Katniss being led to her starting point in the arena just prior to the Games

I did appreciate that the film was relatively brutal in the teenager-on-teenager violence. Because of it's PG-13 rating I was bummed they couldn't show the violence as much as you get the picture in your head when reading the book, but they way they edited the film and insinuated the violence was very good.

Ok, before we wrap up our review (which is a little long, and we apologize), what were your favorite and least favorite parts of this adaptation?

S: My favorite adaptation would have to be the citizens of The Capitol. They looked exactly like I though they would!
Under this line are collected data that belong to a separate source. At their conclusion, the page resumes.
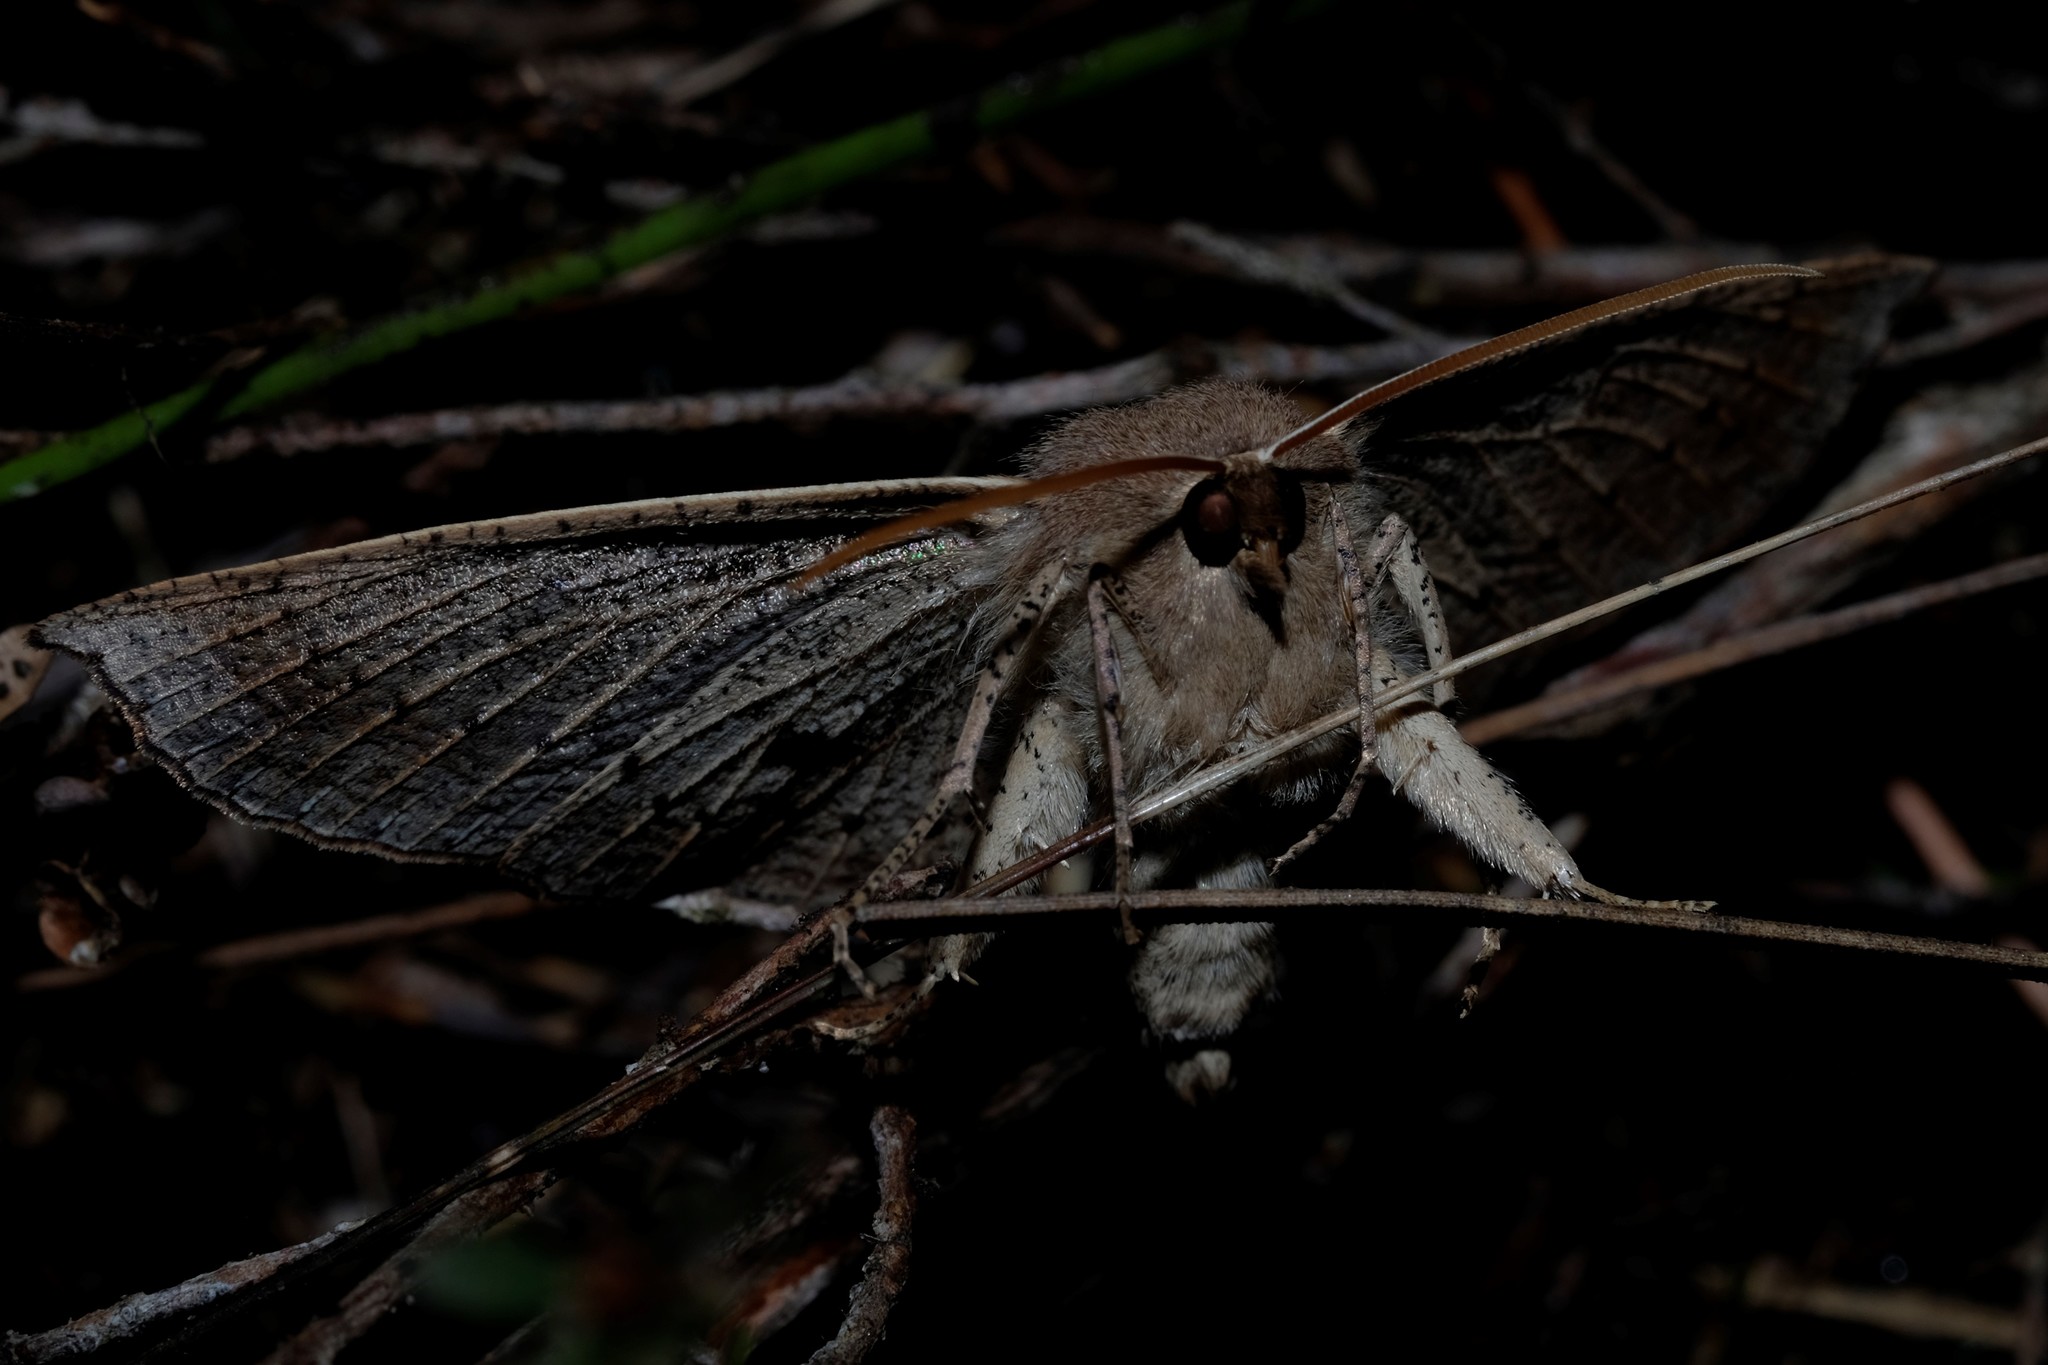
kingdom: Animalia
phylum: Arthropoda
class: Insecta
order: Lepidoptera
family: Geometridae
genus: Idiodes
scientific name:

It looked like so much fun with all of the colors. 

I didn't really have a least favorite adaptation but I will have to say that it bothered me slightly how close to the books this movie was, and I think that points more toward the editing. I would have to agree with you, Andrew, that it was a little slow in parts.

But what about your favorite or least favorite adaptations?

This is exactly how we imagine The Reaping would look like!

A: My favorite part of the adaptation is that the film just LOOKED exactly how I imagined it in my head. The Capitol, Katniss' home of District 12, the arena, everything. Same with most of the costumes, all of it was great.

My least favorite part of the adaptation is something we touched on earlier with Haymitch - that he needed to be tougher on Katniss, along with how little there was of Lenny Kravitz's Cinna. I feel he was more important than they gave him screen time for in this film. I hope they change give him more for Catching Fire. (Editor's note: after a $155 million opening weekend, the only bigger guarantees than Catching Fire being made are death and taxes.)

I also want to note here that I disagree with any reviews I’ve read about how the film doesn’t delve into the disgusting nature of The Capitol rounding up kids from each district and having them kill each other for entertainment. I thought they did a great job showing that, even from the very first scene of the film. But I digress.

Ok! All of that said, what is our final word on The Hunger Games?

S: Oh, well if you want to remain in the loop of life, you must see this one in the theatres!